We use a nameless representation for variables — they are de Bruijn
indexed. Variables are represented by a proof of their membership in
the context, HasType i G T
, which is a proof that variable i
in context G
has type T
. This is defined as follows:
data HasType : (i : Fin n) -> Vect n Ty -> Ty -> Type where
Stop : HasType FZ (t :: G) t
Pop : HasType k G t -> HasType (FS k) (u :: G) t
We can treat Stop as a proof that the most recently defined variable
is well-typed, and Pop n as a proof that, if the n
th most
recently defined variable is well-typed, so is the n+1
th. In
practice, this means we use Stop
to refer to the most recently
defined variable, Pop Stop
to refer to the next, and so on, via
the Var
constructor:
Var : HasType i G t -> Expr G t
So, in an expression \x,\y. x y
, the variable x
would have a
de Bruijn index of 1, represented as Pop Stop
, and y 0
,
represented as Stop
. We find these by counting the number of
lambdas between the definition and the use.

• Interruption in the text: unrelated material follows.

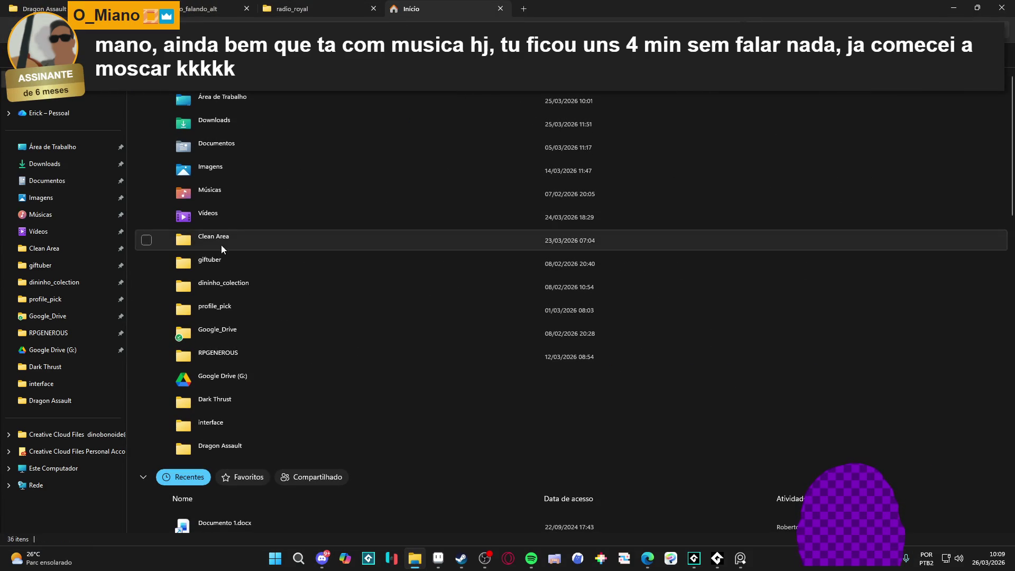
{"action": "double_click", "coordinate": [221, 243]}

A value carries a concrete representation of an integer:
Val : (x : Int) -> Expr G TyInt
A lambda creates a function. In the scope of a function of type a ->
t
, there is a new local variable of type a
, which is expressed
by the context index:
Lam : Expr (a :: G) t -> Expr G (TyFun a t)

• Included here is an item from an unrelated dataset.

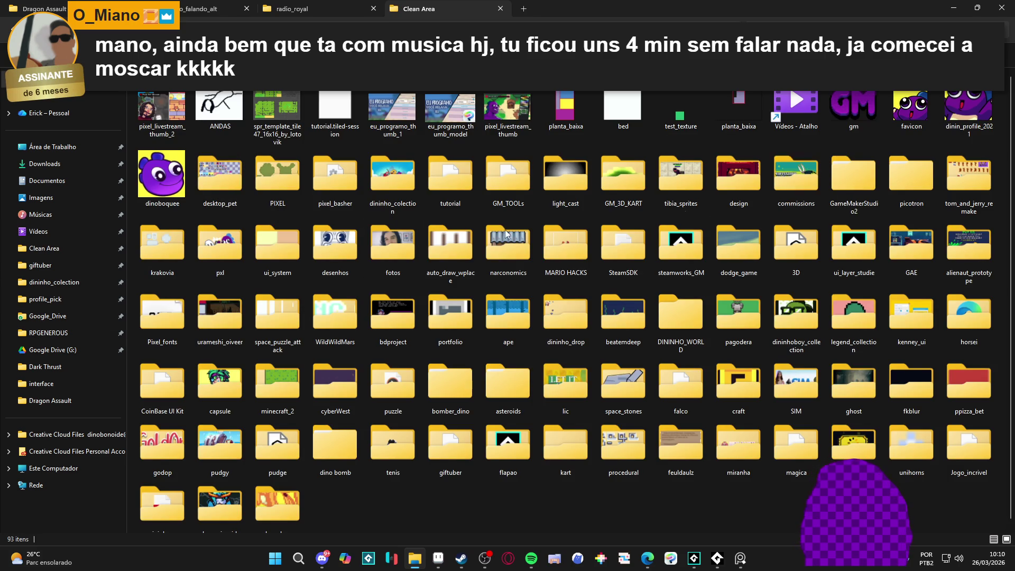
{"action": "left_click", "coordinate": [64, 338]}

Function application produces a value of type t
given a function
from a
to t
and a value of type a
:
App : Expr G (TyFun a t) -> Expr G a -> Expr G t
We allow arbitrary binary operators, where the type of the operator informs what the types of the arguments must be:
Op : (interpTy a -> interpTy b -> interpTy c) ->
Expr G a -> Expr G b -> Expr G c
Finally, if expressions make a choice given a boolean. Each branch must have the same type, and we will evaluate the branches lazily so that only the branch which is taken need be evaluated:
If : Expr G TyBool ->
Lazy (Expr G a) ->
Lazy (Expr G a) ->
Expr G a
Writing the Interpreter¶
When we evaluate an Expr
, we’ll need to know the values in scope,
as well as their types. Env
is an environment, indexed over the
types in scope. Since an environment is just another form of list,
albeit with a strongly specified connection to the vector of local
variable types, we use the usual ::
and Nil
constructors so
that we can use the usual list syntax. Given a proof that a variable
is defined in the context, we can then produce a value from the
environment:
data Env : Vect n Ty -> Type where
Nil : Env Nil
(::) : interpTy a -> Env G -> Env (a :: G)
lookup : HasType i G t -> Env G -> interpTy t
lookup Stop (x :: xs) = x
lookup (Pop k) (x :: xs) = lookup k xs
Given this, an interpreter is a function which
translates an Expr
into a concrete Idris value with respect to a
specific environment:
interp : Env G -> Expr G t -> interpTy t
The complete interpreter is defined as follows, for reference. For each constructor, we translate it into the corresponding Idris value:
interp env (Var i) = lookup i env
interp env (Val x) = x
interp env (Lam sc) = \x => interp (x :: env) sc
interp env (App f s) = interp env f (interp env s)
interp env (Op op x y) = op (interp env x) (interp env y)
interp env (If x t e) = if interp env x then interp env t
else interp env e
Let us look at each case in turn. To translate a variable, we simply look it up in the environment:
interp env (Var i) = lookup i env
To translate a value, we just return the concrete representation of the value:
interp env (Val x) = x
Lambdas are more interesting. In this case, we construct a function which interprets the scope of the lambda with a new value in the environment. So, a function in the object language is translated to an Idris function:
interp env (Lam sc) = \x => interp (x :: env) sc
For an application, we interpret the function and its argument and apply
it directly. We know that interpreting f
must produce a function,
because of its type:
interp env (App f s) = interp env f (interp env s)
Operators and conditionals are, again, direct translations into the
equivalent Idris constructs. For operators, we apply the function to
its operands directly, and for If
, we apply the Idris
if...then...else
construct directly.
interp env (Op op x y) = op (interp env x) (interp env y)
interp env (If x t e) = if interp env x then interp env t
else interp env e
Testing¶
We can make some simple test functions. Firstly, adding two inputs
\x. \y. y + x
is written as follows:
add : Expr G (TyFun TyInt (TyFun TyInt TyInt))
add = Lam (Lam (Op (+) (Var Stop) (Var (Pop Stop))))
More interestingly, a factorial function fact
(e.g. \x. if (x == 0) then 1 else (fact (x-1) * x)
),
can be written as:
fact : Expr G (TyFun TyInt TyInt)
fact = Lam (If (Op (==) (Var Stop) (Val 0))
(Val 1)
(Op (*) (App fact (Op (-) (Var Stop) (Val 1)))
(Var Stop)))
Running¶
To finish, we write a main
program which interprets the factorial
function on user input:
main : IO ()
main = do putStr "Enter a number: "
x <- getLine
print (interp [] fact (cast x))
Here, cast
is an overloaded function which converts a value from
one type to another if possible. Here, it converts a string to an
integer, giving 0 if the input is invalid. An example run of this
program at the Idris interactive environment is:
$ idris interp.idr
____ __ _
/ _/___/ /____(_)____
/ // __ / ___/ / ___/ Version 0.9.17
_/ // /_/ / / / (__ ) http://www.idris-lang.org/
/___/\__,_/_/ /_/____/ Type :? for help
Type checking ./interp.idr
*interp> :exec
Enter a number: 6
720
*interp>
Aside: cast
¶
The prelude defines a type class Cast
which allows conversion
between types:
class Cast from to where
cast : from -> to
It is a multi-parameter type class, defining the source type and object type of the cast. It must be possible for the type checker to infer both parameters at the point where the cast is applied. There are casts defined between all of the primitive types, as far as they make sense.